(What you are asked to do): Only the lines that include "Figure" should be copied from the data below.
---------- Provided material ----------
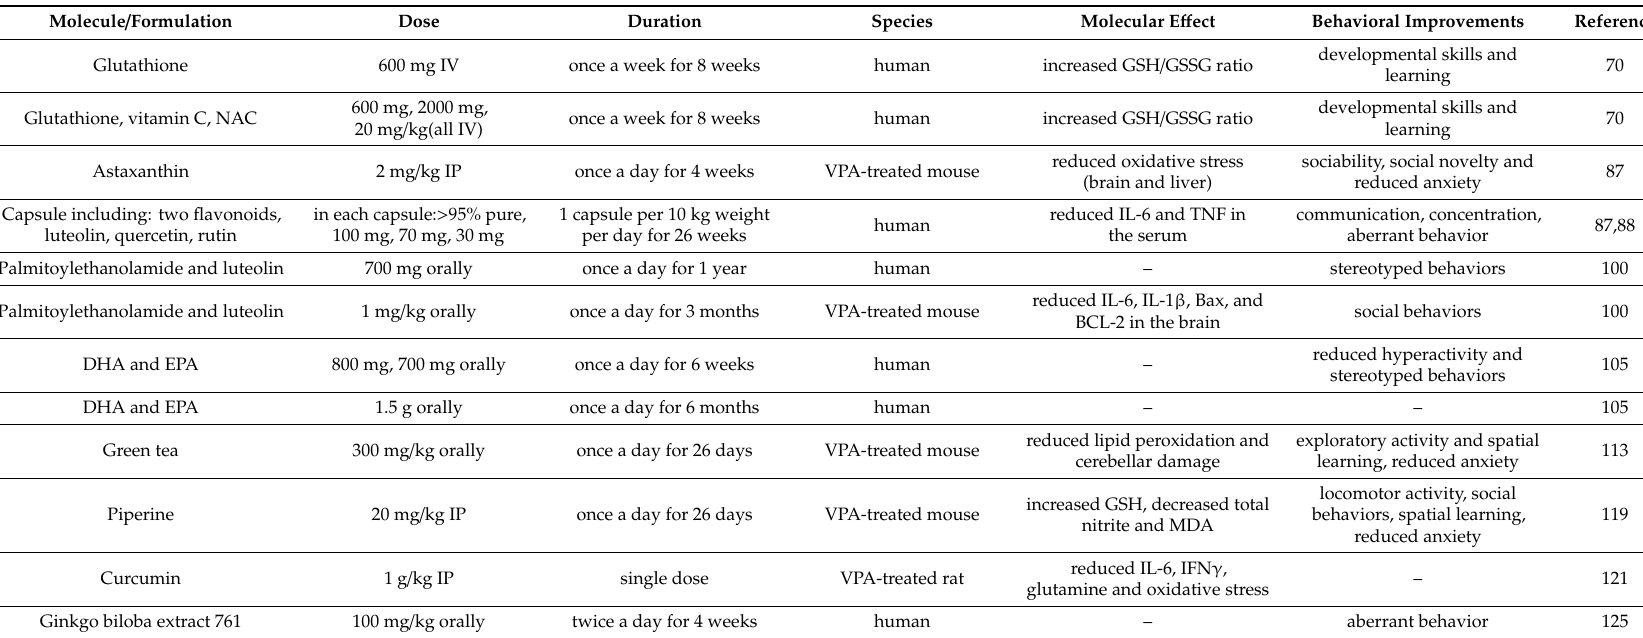
Table 1. Summary of the studies describing the effects of natural antioxidants on autism spectrum disorder (ASD) animal models and humans with ASD. Dose, duration of the treatment, species, molecular effects, and behavioral improvements are reported in the table. IV: intravenously; IP: intraperitoneally; VPA: valproic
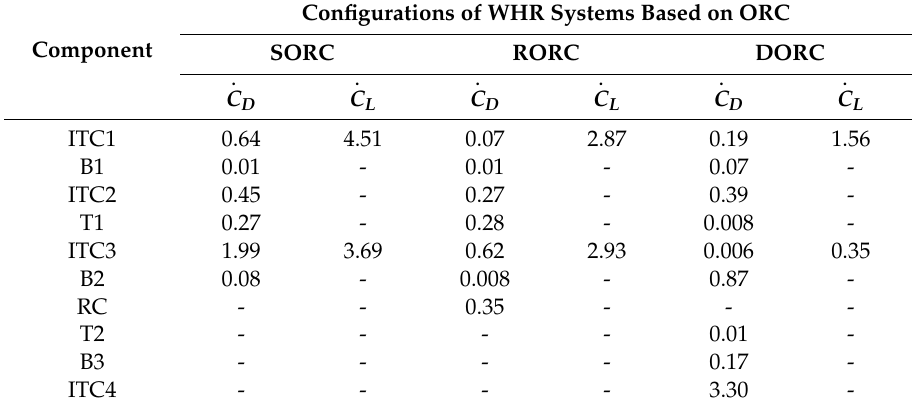
. C L X 10 − 3 ) for the WHR configurations.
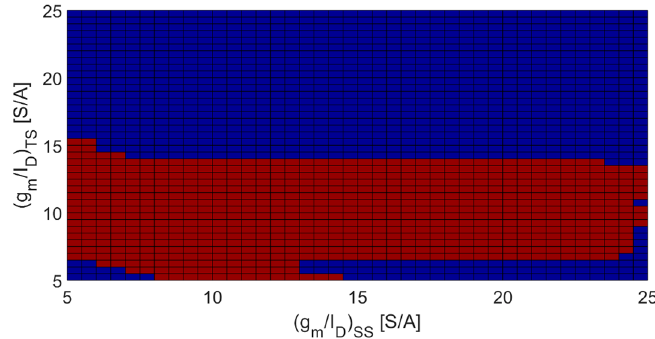
Figure 5. Solution space versus g m / I D(TS) and g m / I D(SS) ratios.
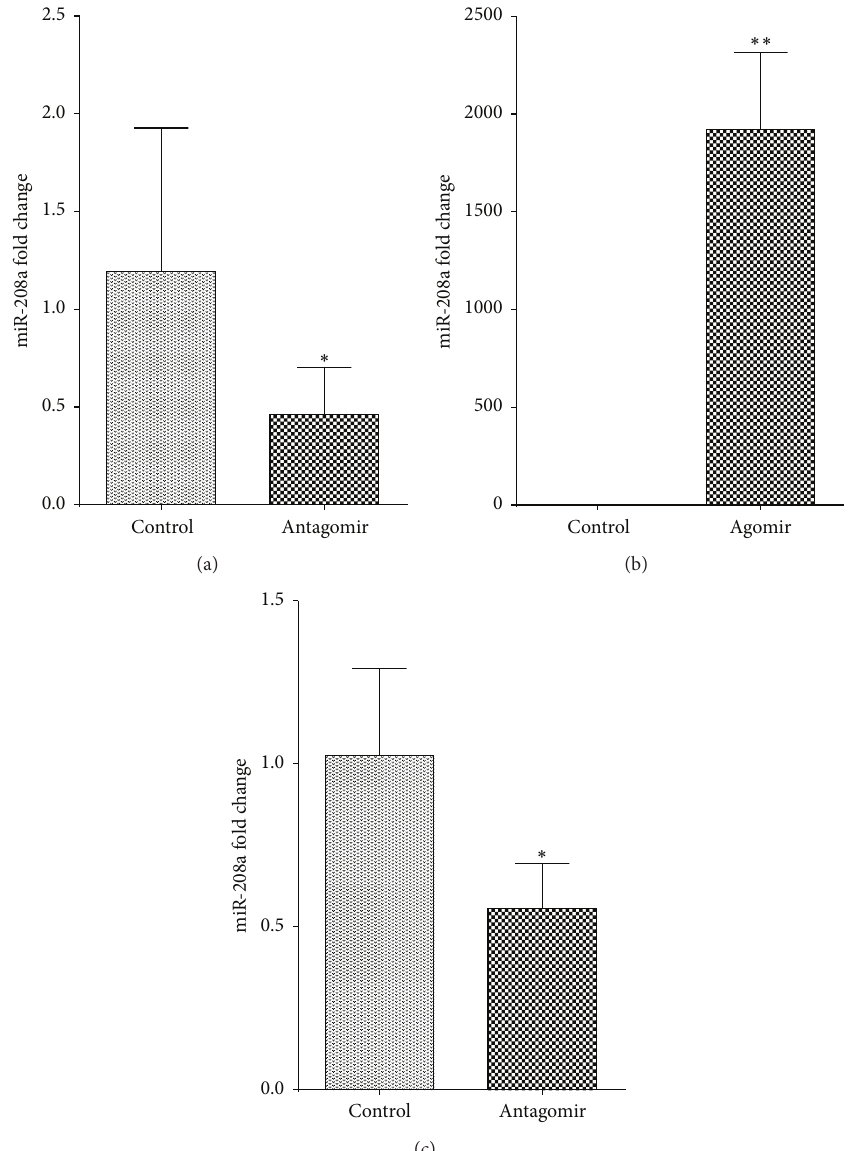
Figure 1: miR-208a agomir and antagomir transfection significantly upregulated or downregulated miR-208a, respectively ( ∗ 𝑝 < 0.05 , ∗∗ 𝑝 < 0.001 ). (a) miR-208a antagomir transfection significantly downregulated miR-208a in cultured neonatal cardiomyocytes 48 hours after transfection ( 𝑛 = 4 samples per group). (b) Agomir transfection into neonatal cardiomyocytes significantly upregulated miR-208a ( 𝑛 = 4 samples per group). (c) miR-208a antagomir significantly downregulated miR-208a at 28 days after MI ( 𝑛 = 4 per group).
----------
(Exercise answer):
Figure 5. Solution space versus g m / I D(TS) and g m / I D(SS) ratios.
Figure 1: miR-208a agomir and antagomir transfection significantly upregulated or downregulated miR-208a, respectively ( ∗ 𝑝 < 0.05 , ∗∗ 𝑝 < 0.001 ). (a) miR-208a antagomir transfection significantly downregulated miR-208a in cultured neonatal cardiomyocytes 48 hours after transfection ( 𝑛 = 4 samples per group). (b) Agomir transfection into neonatal cardiomyocytes significantly upregulated miR-208a ( 𝑛 = 4 samples per group). (c) miR-208a antagomir significantly downregulated miR-208a at 28 days after MI ( 𝑛 = 4 per group).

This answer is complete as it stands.